Nickel-saving or nickel-free austenitic stainless steel refers to austenitic stainless steel with Mn and N-generation Ni. It is a new material development direction that has received widespread attention with the progress of metallurgical technology in recent years. Because nitrogen-containing austenitic stainless steel has many advantages, it has set off a research boom. With the advancement of nitrogen-containing austenitic stainless steel manufacturing technology, manufacturing costs will continue to decrease, performance will be further improved, and the application range of nitrogen-containing austenitic stainless steel will continue to expand.
Therefore, it can be expected that nitrogen-containing, especially high-nitrogen austenitic stainless steel will be widely used in many important fields such as transportation, construction, space, marine engineering, atomic energy, and military industry. In this study, manganese and nitrogen were used to partially replace the role of nickel in the structure and properties of stainless steel. The structure analysis and tensile and impact mechanical properties of two low-nickel stainless steels with different nitrogen content were carried out, and the fracture mechanism was studied.
According to the influence of alloying elements on the structure and properties of austenitic steel, two-component low-nickel stainless steel was designed. After being smelted and forged in a vacuum melting furnace, the main chemical composition of the material is shown in Table 1. Use wire cutting to process the material into a long strip of impact specimen and a round rod-shaped tensile specimen, each of which takes 3 specimens. In the SXZ-10-13 box-type resistance furnace, the sample is solid-solution treated.
The solid solution temperature of the high-nitrogen test steel is 1050℃, and the low-nitrogen test steel is 1100℃. The cooling method is water cooling. After solution treatment, the sample with the size of 10mm×10mm×10mm is tested on the Rockwell hardness tester model HR150A, the load is 1.96N, the pressure holding time is the 20s, and each sample is hit 3 Points and take the average. The room temperature impact test is carried out on the XJ-502 combined impact tester in accordance with GB/T229-2007 “Charpy Pendulum Impact Test Method for Metallic Materials”.

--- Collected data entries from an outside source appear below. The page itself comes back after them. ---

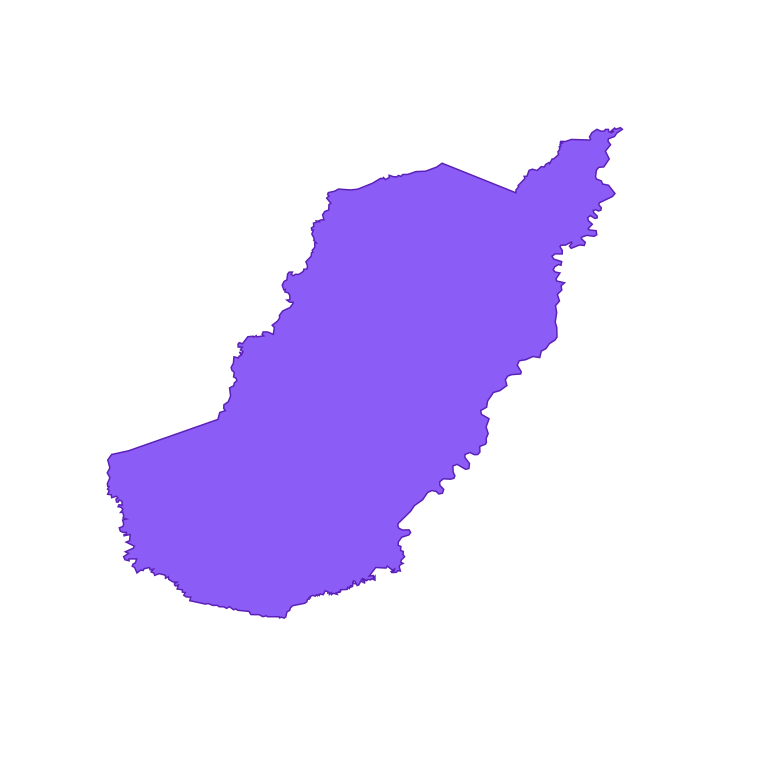 the district of Sabana De Torres, Santander, Colombia, rotated 75°
{"feature_id": "7082276B5396414457031", "entity_name": "Sabana De Torres", "entity_type": "district", "adm_level": 2, "iso_a3": "COL", "parent_name": "Colombia", "parent_adm1": "Santander", "projection": "natural_earth1", "projection_center": [-73.555, 7.427], "detail": "fine", "context": "isolated", "style": "filled", "palette": "violet", "viewbox_px": 768, "rotation_deg": 75, "n_neighbors": 0, "source": "geoboundaries", "source_scale": "gbopen_adm2", "svg_char_len": 6160}
<svg xmlns="http://www.w3.org/2000/svg" viewBox="0 0 768 768"><g transform="rotate(75 384 384)"><path d="M398.2,674.3L403.6,673.0L408.6,677.0L411.3,677.4L412.0,676.1L414.0,678.3L415.8,677.0L419.0,679.5L420.4,676.1L423.3,676.5L423.2,671.5L425.2,670.5L425.9,672.7L428.8,672.9L429.3,671.3L427.6,669.7L429.3,667.6L433.2,668.1L432.1,671.3L433.7,672.6L435.1,669.8L437.5,668.6L439.9,671.7L440.3,669.6L443.8,669.5L445.9,670.8L447.8,667.7L447.7,671.7L451.9,671.7L454.1,673.2L454.4,676.9L457.8,676.8L459.8,674.6L460.6,671.2L462.1,671.5L462.3,674.2L463.3,674.4L463.7,668.1L469.5,670.3L470.0,674.0L476.0,667.1L477.7,668.7L479.1,677.3L481.5,674.6L483.4,680.2L486.7,679.7L488.8,676.0L486.9,675.6L489.0,668.2L492.6,670.6L492.9,672.9L494.8,674.4L496.6,672.4L502.6,671.5L500.8,667.4L501.8,664.9L500.3,663.4L500.6,658.1L503.0,658.0L503.2,654.7L505.2,657.6L507.2,655.1L509.5,655.1L509.0,650.2L512.1,644.7L515.1,645.3L514.3,642.2L517.0,642.5L520.6,639.1L521.9,635.4L522.5,638.0L524.1,638.3L525.2,637.5L525.0,634.7L528.5,636.9L530.6,632.0L532.8,632.7L534.0,629.9L536.2,632.1L538.4,630.2L539.9,625.8L543.0,627.7L550.4,613.4L550.5,610.7L553.6,606.6L554.6,602.3L556.4,601.0L557.8,596.4L560.0,594.1L559.1,590.9L563.1,587.8L562.9,585.2L564.7,583.9L568.7,573.3L572.3,572.2L574.5,564.3L577.4,561.3L577.5,557.5L578.6,556.9L581.7,545.5L582.9,545.4L582.7,543.4L584.3,541.0L583.6,539.2L579.0,536.7L578.3,533.7L576.1,532.5L574.5,529.6L575.3,517.3L574.3,514.8L572.3,513.8L572.4,512.0L571.2,511.9L571.5,510.5L570.3,510.6L569.7,507.4L571.2,505.4L570.1,503.7L571.3,503.1L570.4,501.8L571.4,501.2L570.3,500.0L571.8,497.2L568.5,494.3L570.4,491.8L571.3,492.3L571.3,491.0L573.1,491.2L571.9,489.1L573.8,489.2L573.0,487.4L575.0,483.7L573.4,484.2L573.8,479.8L573.1,481.3L572.8,479.4L571.5,479.2L572.9,472.8L570.9,471.6L572.6,470.5L570.2,468.7L570.6,467.8L571.6,468.8L571.4,466.8L568.7,465.9L569.2,464.3L567.4,465.5L566.3,464.3L566.9,463.2L571.7,462.1L571.6,460.4L568.4,457.5L571.1,454.3L569.0,453.5L567.1,456.2L566.3,454.9L569.5,451.6L568.5,450.2L569.7,447.8L569.1,445.9L571.1,443.5L567.3,442.5L568.4,444.3L566.2,444.0L565.7,448.0L559.1,439.5L562.3,429.7L560.8,427.9L565.9,424.1L565.4,421.6L566.9,422.4L567.0,425.7L568.2,425.2L569.1,420.7L567.9,419.1L568.9,416.6L564.4,416.6L562.9,415.2L562.2,412.0L560.5,414.0L558.3,412.6L556.2,408.8L553.5,409.7L550.7,408.7L549.1,411.1L545.3,409.7L543.5,412.1L540.4,411.1L536.6,406.6L536.2,399.0L534.3,396.7L531.4,397.5L529.9,403.7L527.3,406.9L524.4,407.4L522.2,406.2L513.9,391.4L509.3,386.1L505.8,376.6L500.1,370.0L499.3,365.3L501.3,361.4L504.4,359.5L504.6,355.8L501.2,353.6L496.3,356.3L492.9,355.5L490.9,351.3L493.2,344.2L493.1,340.8L491.1,339.3L486.9,340.0L481.0,338.7L480.5,334.2L487.5,327.3L487.6,323.9L483.0,322.0L475.8,324.9L473.0,323.9L472.4,318.8L475.7,314.9L476.4,311.7L474.6,309.0L469.1,307.7L468.4,301.6L467.0,300.2L463.1,299.5L458.9,296.2L451.9,296.5L444.8,291.5L438.5,297.8L434.6,297.4L433.0,290.9L427.2,288.3L420.5,280.5L420.4,273.9L417.3,265.7L411.3,265.7L408.4,262.4L408.0,258.3L409.7,249.3L407.6,248.3L400.3,250.4L396.6,247.4L397.2,240.7L396.0,233.0L398.8,226.7L392.9,223.5L391.8,218.5L387.8,213.8L385.9,207.6L383.6,204.8L374.2,202.5L368.5,202.6L359.7,198.7L352.8,198.1L349.2,193.0L342.3,193.4L339.3,188.0L334.9,187.5L333.0,183.4L329.2,190.5L327.0,190.7L322.3,185.3L320.1,189.7L317.4,191.0L315.0,188.8L313.7,184.8L315.1,182.3L311.8,180.7L307.3,187.7L304.0,188.7L302.6,184.9L304.5,178.2L301.1,177.2L296.7,178.5L295.8,177.3L296.8,172.7L295.4,166.4L296.5,166.0L298.9,169.2L301.4,168.1L300.3,159.2L302.0,154.7L299.2,152.9L294.8,155.8L293.3,155.0L292.9,149.7L295.7,142.8L295.0,139.9L290.8,139.4L288.4,145.7L286.9,146.7L283.6,141.4L279.2,144.3L276.0,144.2L274.8,141.1L278.7,137.3L278.7,135.1L276.9,134.6L272.8,137.1L270.4,136.9L270.5,134.4L272.4,132.0L272.2,129.5L270.1,128.5L266.4,130.2L264.7,129.0L262.0,114.8L259.8,111.6L250.1,115.7L247.4,121.1L244.1,121.5L241.0,125.7L238.5,126.0L232.3,123.4L230.3,120.4L231.2,115.5L224.9,108.2L216.4,109.9L211.5,103.2L207.4,104.8L205.2,103.7L204.6,97.3L201.9,94.2L199.7,87.8L197.6,89.3L197.9,94.2L196.4,95.0L198.0,98.0L199.4,97.1L200.2,98.9L198.4,99.1L199.5,100.4L198.4,101.6L196.2,101.3L195.4,104.3L196.6,105.7L196.1,108.8L193.1,112.4L195.1,118.2L198.6,121.6L201.0,121.0L201.6,122.1L196.3,139.6L196.7,145.9L195.4,150.6L196.7,151.3L197.4,149.6L198.3,152.0L200.3,151.8L200.1,153.2L202.8,153.5L204.7,155.9L207.6,156.1L210.7,162.3L210.1,163.3L214.0,167.0L212.8,167.4L213.7,170.9L215.9,173.1L214.7,175.8L217.4,180.9L214.9,185.1L215.2,188.6L220.3,192.1L219.7,194.9L222.0,194.7L227.1,203.2L228.5,203.0L230.6,206.2L233.4,207.2L185.8,270.7L188.1,277.0L189.2,288.7L187.1,298.1L187.7,306.8L186.5,311.7L187.9,313.8L186.3,316.1L187.2,318.0L186.3,321.1L183.7,325.0L185.9,325.6L186.9,329.6L184.4,331.1L185.2,332.2L184.5,334.2L187.1,343.1L189.0,358.9L187.9,366.1L183.9,377.6L185.0,381.8L184.7,388.3L186.5,389.4L188.2,388.5L189.6,391.3L195.7,388.5L196.4,390.7L201.6,392.4L202.0,396.6L204.7,399.5L210.0,399.6L209.2,402.0L209.5,405.2L210.3,404.8L208.9,407.3L210.3,407.1L210.3,410.5L213.6,411.0L214.4,413.7L216.6,414.0L217.0,412.4L220.5,414.9L225.7,413.7L226.9,414.7L230.2,412.9L229.8,414.5L234.0,415.4L236.3,418.7L238.3,418.7L238.6,420.1L241.7,421.3L245.7,427.8L249.9,427.3L253.0,428.6L252.4,431.8L254.3,432.7L256.1,437.8L255.1,441.1L255.9,443.8L254.1,445.2L252.2,443.5L251.4,446.6L252.8,448.6L258.3,450.9L259.0,453.9L262.1,456.7L267.2,456.4L267.2,454.8L269.4,455.9L271.3,452.8L274.1,452.1L278.2,453.1L277.8,456.1L280.4,454.1L281.6,450.6L282.5,450.9L285.8,454.9L287.2,462.9L290.7,467.3L293.2,467.7L295.7,470.6L298.3,476.8L301.1,475.3L307.4,478.1L303.7,482.8L302.4,487.2L304.5,488.9L306.4,487.7L305.6,494.5L304.2,494.9L305.2,497.6L304.0,498.0L303.1,503.3L308.5,510.3L306.6,513.1L307.7,514.7L310.6,515.3L311.7,511.4L313.8,513.8L316.3,511.8L318.0,513.1L315.6,515.3L319.3,514.4L319.6,516.7L321.1,517.9L318.9,521.9L325.0,524.1L328.5,527.4L331.5,527.3L334.0,525.6L338.2,527.5L340.2,525.4L342.8,525.3L344.2,528.3L346.8,529.6L347.8,534.2L355.9,535.3L360.8,539.0L362.6,544.0L366.0,545.1L368.7,544.2L369.0,550.0L375.2,553.6L382.4,648.2L381.6,665.3L385.9,670.5L394.1,670.5L398.2,674.3Z" fill="#8b5cf6" stroke="#5b21b6" stroke-width="1.5"/></g></svg>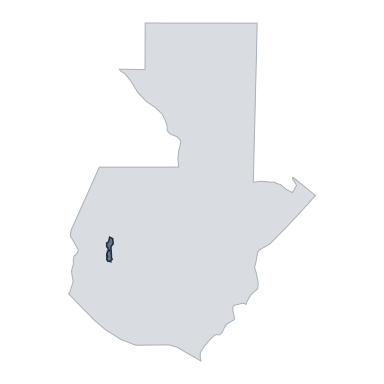 San Carlos Sija, Totonicapán, Guatemala (highlighted)
{"feature_id": "79465075B11845713959586", "entity_name": "San Carlos Sija", "entity_type": "district", "adm_level": 2, "iso_a3": "GTM", "parent_name": "Guatemala", "parent_adm1": "Totonicapán", "projection": "equal_earth", "projection_center": [-91.578, 15.079], "detail": "fine", "context": "in_parent", "style": "filled", "palette": "slate", "viewbox_px": 384, "rotation_deg": 0, "n_neighbors": 0, "source": "geoboundaries", "source_scale": "gbopen_adm2", "svg_char_len": 3204}
<svg xmlns="http://www.w3.org/2000/svg" viewBox="0 0 384 384"><path d="M68.5,293.7L70.1,291.6L71.5,286.7L73.2,281.6L72.1,275.7L71.5,271.0L73.4,264.1L73.3,259.0L74.2,255.8L77.0,253.7L78.4,249.8L70.5,236.2L70.5,233.1L71.5,229.3L78.0,214.8L85.7,197.6L94.2,178.6L99.3,167.2L118.0,167.2L130.3,167.2L145.9,167.2L163.0,167.2L174.1,167.1L178.7,167.0L177.9,159.6L178.5,151.4L180.5,144.0L180.5,140.7L177.2,136.7L170.7,134.3L167.2,130.8L167.1,126.3L165.5,120.9L162.4,114.5L155.9,107.9L146.1,101.3L137.7,92.3L130.8,81.1L125.0,73.9L120.5,70.9L119.4,69.2L132.6,69.4L145.0,69.5L145.1,53.4L145.1,39.2L145.2,23.0L167.7,23.1L194.6,23.1L222.5,23.1L244.4,23.2L257.2,23.2L256.7,43.2L256.2,66.3L255.7,83.4L255.2,106.1L254.6,129.4L253.8,161.2L253.3,181.8L253.5,182.3L260.9,181.3L271.8,182.2L274.4,182.1L277.8,183.9L280.3,184.4L285.9,189.1L292.4,192.6L296.5,185.5L294.3,181.2L292.6,179.1L292.9,177.2L315.5,195.5L312.9,198.3L307.2,204.8L296.8,216.0L287.5,226.0L278.6,235.1L270.6,243.3L269.6,244.1L259.4,249.9L257.7,252.6L255.5,264.2L254.5,267.1L256.4,273.5L258.3,283.4L257.7,288.6L250.7,295.0L247.4,300.7L246.0,304.4L244.7,303.5L242.5,303.2L237.5,304.6L235.0,304.9L233.0,306.6L232.8,310.2L234.1,316.0L234.6,319.0L233.2,320.3L227.0,323.8L224.5,327.3L222.2,332.6L219.4,334.9L216.6,334.5L214.6,335.2L210.2,339.3L203.7,347.0L200.3,352.8L200.2,357.1L200.9,361.0L177.1,347.3L169.2,344.9L135.8,345.2L121.5,339.8L105.2,329.5L94.2,320.1L68.5,293.7Z" fill="#d9dde1" stroke="#a8b0b8" stroke-width="1"/><path d="M108.3,249.3L108.5,249.4L108.7,249.6L108.8,249.7L109.0,249.8L109.1,250.0L109.3,250.2L109.3,250.4L109.3,250.7L109.3,250.8L109.2,251.0L108.7,251.0L108.4,251.1L107.5,251.1L107.5,251.3L107.4,251.8L107.4,252.8L107.2,253.2L107.0,253.4L106.7,253.9L106.8,254.1L106.8,254.4L106.7,255.7L106.7,255.8L106.8,256.0L107.0,256.2L107.3,256.1L107.5,256.0L107.6,256.3L107.5,256.6L107.4,256.9L107.4,257.0L107.3,257.3L107.2,257.3L107.0,257.2L106.9,257.2L106.9,257.3L106.9,257.5L106.9,257.9L106.8,259.0L106.7,259.5L106.9,259.7L107.2,260.1L107.4,260.5L107.7,260.9L107.7,261.0L107.8,261.1L108.0,261.3L108.8,261.3L109.2,261.3L109.4,261.4L109.6,261.4L110.0,261.4L110.7,261.6L110.6,261.4L110.5,261.2L110.6,260.9L110.8,260.7L111.0,260.5L111.3,260.2L111.6,259.9L111.7,259.7L112.1,259.3L112.0,259.2L111.9,258.4L111.6,258.0L111.6,257.9L111.5,257.7L111.4,257.5L111.4,257.3L111.4,257.1L111.4,256.9L111.4,256.7L111.5,255.8L111.4,254.9L111.4,254.5L111.4,254.1L111.3,253.7L111.3,253.4L111.2,252.8L111.2,251.0L111.1,250.1L111.0,249.2L111.0,248.2L111.0,247.7L110.9,247.6L110.9,247.0L110.9,246.6L111.0,246.5L111.1,246.4L111.7,245.7L112.5,244.6L112.7,244.4L113.1,243.9L113.2,243.7L113.0,241.7L112.9,241.1L112.9,240.4L112.8,239.7L112.7,238.7L112.0,238.3L111.3,238.0L110.8,237.7L110.6,237.6L110.1,237.4L109.7,237.2L109.7,237.3L109.4,238.1L109.3,238.8L109.2,239.3L109.1,239.5L109.0,240.1L108.9,240.5L108.8,240.9L108.7,241.1L108.6,241.7L107.9,242.3L106.6,243.1L106.8,243.5L106.9,243.9L106.9,244.1L106.7,244.6L106.6,245.5L106.7,246.0L106.7,246.3L106.7,246.5L106.8,246.7L106.9,247.0L107.0,247.2L107.3,247.4L107.8,247.4L107.9,247.5L107.9,247.9L107.9,248.1L107.9,248.5L108.0,248.8L108.2,249.0L108.3,249.2L108.3,249.3Z" fill="#64748b" stroke="#1e293b" stroke-width="1.5"/></svg>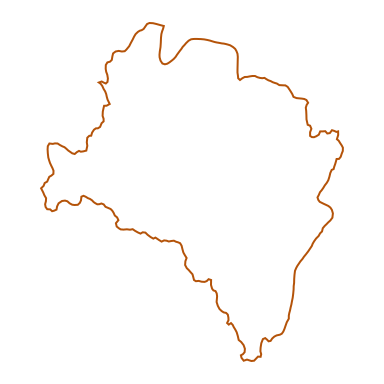 Carmo do Rio Claro, Minas Gerais, Brazil (Equal Earth projection)
{"feature_id": "56859067B34842563425627", "entity_name": "Carmo do Rio Claro", "entity_type": "district", "adm_level": 2, "iso_a3": "BRA", "parent_name": "Brazil", "parent_adm1": "Minas Gerais", "projection": "equal_earth", "projection_center": [-46.114, -20.993], "detail": "fine", "context": "isolated", "style": "outline", "palette": "amber", "viewbox_px": 384, "rotation_deg": 0, "n_neighbors": 0, "source": "geoboundaries", "source_scale": "gbopen_adm2", "svg_char_len": 5037}
<svg xmlns="http://www.w3.org/2000/svg" viewBox="0 0 384 384"><path d="M288.8,318.7L288.8,315.6L289.3,313.0L290.0,310.5L290.6,307.6L291.4,304.4L291.9,301.6L292.7,297.7L293.2,293.8L293.6,289.5L293.7,286.0L294.1,283.0L294.2,278.9L294.5,274.8L295.0,270.8L296.2,268.0L297.4,265.8L298.7,263.9L300.3,261.5L302.5,258.9L303.9,256.8L305.7,254.6L308.1,251.5L310.2,248.4L311.8,246.0L312.7,243.7L314.1,241.3L316.1,238.5L318.6,236.0L320.1,233.3L322.0,231.5L322.8,228.2L324.8,225.8L326.4,224.3L328.2,222.4L330.3,220.5L332.4,217.7L332.9,213.4L331.9,209.9L330.4,207.6L328.4,206.0L326.1,204.9L323.7,203.8L321.5,202.7L319.7,201.8L318.3,199.9L317.5,197.4L318.8,195.0L320.0,192.2L321.7,190.2L323.3,187.9L324.8,185.4L326.8,182.8L328.3,180.2L329.4,176.8L330.3,173.0L331.7,169.9L333.6,169.1L334.2,166.8L335.2,164.0L335.9,161.6L336.6,159.0L339.0,158.9L340.7,156.8L341.7,153.7L342.8,151.0L342.9,147.7L341.7,145.4L340.1,143.0L338.7,140.7L336.9,139.2L338.2,135.0L338.1,131.4L336.3,131.9L334.5,131.0L332.0,130.2L329.8,133.1L327.3,133.5L325.3,131.2L322.6,131.4L320.2,131.4L318.8,134.7L316.2,136.3L314.0,137.2L311.9,137.1L310.1,135.9L310.1,132.2L311.4,128.8L310.1,125.7L307.7,124.8L307.1,122.1L306.5,119.4L306.4,115.1L306.2,110.9L305.8,107.7L306.7,104.8L308.1,102.8L306.4,100.0L304.3,99.0L301.8,98.6L296.6,98.1L293.5,96.9L292.3,94.1L290.8,91.6L289.3,89.3L287.7,86.9L285.4,85.4L282.7,85.3L279.3,85.1L276.8,83.5L275.0,83.0L272.7,82.2L270.7,81.1L268.4,80.3L266.3,79.1L264.5,77.9L262.2,78.2L259.9,77.9L257.4,77.2L255.0,76.0L252.3,76.0L249.7,76.4L247.3,76.9L244.7,77.0L242.4,78.2L240.0,80.0L238.2,78.3L237.9,75.3L237.5,72.6L237.5,69.8L237.6,65.5L237.7,60.6L237.8,56.9L237.5,53.8L236.5,51.2L235.2,48.9L233.1,47.1L230.2,45.3L227.6,44.5L225.7,44.0L223.8,43.6L221.8,43.4L219.3,42.9L216.9,42.5L215.0,42.1L212.9,41.5L210.0,40.6L207.5,40.0L204.3,39.4L201.1,39.1L198.5,39.0L195.9,38.9L193.3,39.0L191.1,39.3L188.6,40.7L186.1,43.1L184.5,45.0L182.7,46.9L181.4,48.9L179.9,50.8L178.5,52.7L176.9,54.9L175.7,56.8L173.8,58.9L171.9,60.5L169.4,62.4L167.3,63.7L164.9,64.3L162.4,63.5L160.5,60.6L159.6,57.3L159.5,54.8L159.8,51.5L160.5,47.1L160.8,42.7L161.0,37.7L161.4,34.0L162.1,31.4L163.1,28.7L163.8,26.0L161.1,25.3L158.9,24.7L156.4,24.0L153.0,23.2L149.5,23.0L147.1,24.0L145.4,26.4L143.6,29.0L141.6,30.2L139.8,30.7L137.9,31.9L135.6,34.1L134.1,36.6L132.7,39.5L130.8,43.0L129.2,46.2L127.7,48.0L126.4,49.6L124.7,51.2L121.9,51.5L118.7,50.9L115.6,51.5L113.1,53.4L112.4,56.3L111.8,59.9L110.0,61.7L107.4,62.4L105.8,65.0L105.7,68.9L106.2,71.8L107.3,74.8L107.9,78.5L107.5,81.9L105.8,83.5L103.7,82.6L101.7,81.5L98.9,82.5L100.7,83.8L102.3,86.0L103.6,88.9L105.2,91.5L106.2,94.1L106.8,96.9L107.6,99.7L109.7,104.0L106.6,105.7L104.1,105.8L103.5,108.3L102.8,111.6L102.6,115.9L103.6,118.8L103.6,121.4L101.6,123.2L100.1,126.9L97.9,128.3L96.0,128.3L94.0,129.7L92.1,132.6L91.2,135.7L89.3,135.8L87.3,137.7L86.8,142.3L87.3,145.8L86.3,150.6L83.2,151.4L80.8,151.7L79.0,150.9L76.9,152.1L74.7,154.0L72.2,153.3L70.1,151.8L68.2,150.5L66.4,148.8L64.5,147.2L62.3,146.3L59.9,145.0L57.6,143.5L54.9,143.4L52.8,143.9L49.4,143.5L47.8,146.2L47.6,149.3L47.8,153.1L48.3,157.5L49.1,160.3L50.0,163.0L51.4,166.0L52.5,168.2L53.5,170.7L53.4,173.9L51.4,175.6L49.3,176.8L48.2,179.2L47.2,181.6L44.7,183.0L43.6,185.9L41.1,188.3L43.2,192.4L44.4,195.3L46.1,198.2L45.9,201.3L45.1,204.2L45.6,207.0L47.2,209.2L50.2,209.4L52.1,211.2L54.1,210.7L56.5,209.6L57.1,206.4L58.6,203.3L62.0,201.0L65.0,200.6L67.4,201.3L69.6,203.3L72.2,204.7L74.5,205.0L77.8,204.8L79.9,202.8L81.0,200.3L81.4,196.7L83.5,195.8L85.6,196.7L88.0,198.2L89.9,198.9L92.0,200.3L93.7,202.1L95.3,203.2L97.3,204.3L99.3,204.2L101.4,203.5L103.7,204.4L105.5,206.8L108.3,208.0L110.6,209.0L112.2,210.6L113.5,212.6L114.8,215.5L117.1,217.4L118.4,220.2L115.9,223.2L116.7,226.5L118.9,228.3L120.7,229.4L123.5,229.6L126.9,229.3L130.0,229.7L132.7,229.2L135.0,230.8L138.0,232.5L140.5,233.6L142.7,232.3L145.4,232.6L147.6,234.8L150.7,237.1L153.3,238.6L155.4,237.6L157.1,238.7L159.0,240.0L161.6,241.6L164.1,240.4L166.6,240.7L168.8,241.5L171.3,241.0L173.9,240.7L175.9,241.7L178.0,242.3L180.1,243.2L181.6,245.7L182.5,249.4L183.4,252.6L184.7,254.9L186.6,258.0L185.4,261.2L185.1,265.0L186.8,268.2L188.7,270.0L190.4,272.0L192.5,274.3L193.3,277.2L194.0,280.0L195.9,281.2L198.7,280.9L201.6,281.7L204.6,281.9L206.7,281.1L208.6,279.2L211.1,280.0L211.0,284.9L212.1,288.7L213.4,290.4L215.5,291.1L216.7,293.4L217.1,296.2L216.9,298.8L216.6,302.0L217.8,305.8L219.5,309.0L221.7,311.1L223.7,312.4L226.1,312.9L227.8,314.6L228.4,317.6L228.5,320.2L227.1,323.0L228.8,324.6L231.0,323.1L232.7,324.9L233.7,327.0L235.3,329.6L236.7,332.3L237.8,336.0L238.7,340.0L241.2,342.0L243.6,345.1L244.9,348.8L244.6,352.2L242.9,354.2L240.9,355.3L241.5,357.8L243.7,360.7L247.0,359.6L249.2,360.3L251.4,361.0L254.1,360.7L256.2,358.5L258.0,356.6L260.6,356.8L261.2,354.2L260.4,351.3L260.6,347.7L261.3,343.2L262.9,339.1L265.2,338.1L267.0,339.6L268.6,341.3L270.6,340.9L272.2,338.5L274.3,336.6L276.6,335.4L279.9,334.7L281.8,333.7L283.3,331.6L284.5,328.8L285.7,325.3L286.8,322.2L288.8,318.7Z" fill="none" stroke="#b45309" stroke-width="2"/></svg>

The room temperature tensile test is carried out on an electronic creep testing machine model RDL100 in accordance with GB/T228-2002 “Metallic Materials Room Temperature Tensile Test Method”. Prepare metallographic samples and observe the microstructure using Leica’s DM2500M transflective optical microscope. D/MAX2005PC X-ray diffractometer was used to analyze the structure and a JSM-7001F scanning electron microscope (SEM) was used to observe tensile and impact fractures.
Table 1 Chemical composition of test steel (mass fraction %)
| Test Steel | C | Si | Mn | P | S | Cr | Mo | Ni | N | Fe |
|---|---|---|---|---|---|---|---|---|---|---|
| High Nitrogen | 0.0350 | 0.158 | 14.96 | 0.0233 | 0.0162 | 16.94 | 2.56 | 1.65 | 0.75 | Bal |
| Low Nitrogen | 0.0324 | 0.226 | 19.78 | 0.0248 | 0.0175 | 17.46 | 1.68 | 1.64 | 0.213 | Bal |
The results show:
(1) The matrix of high nitrogen and low nitrogen content and low nickel stainless steel after the solid solution is single-phase austenite and a dual-phase structure with half austenite and ferrite. The tensile strengths of both are relatively high, 840.18 and 688.38MPa respectively. Nitrogen acts as an interstitial atom to achieve good solid solution strengthening in steel.
(2) The room temperature tensile and impact fractures of the high nitrogen content and low nitrogen content test steels have obvious dimple morphologies. The impact absorption energy is 191 and 250J, respectively, and has good impact resistance, and the hardness is greater than 93HRB. The comprehensive mechanical properties of high nitrogen austenite at room temperature are better than duplex stainless steel with low nitrogen content.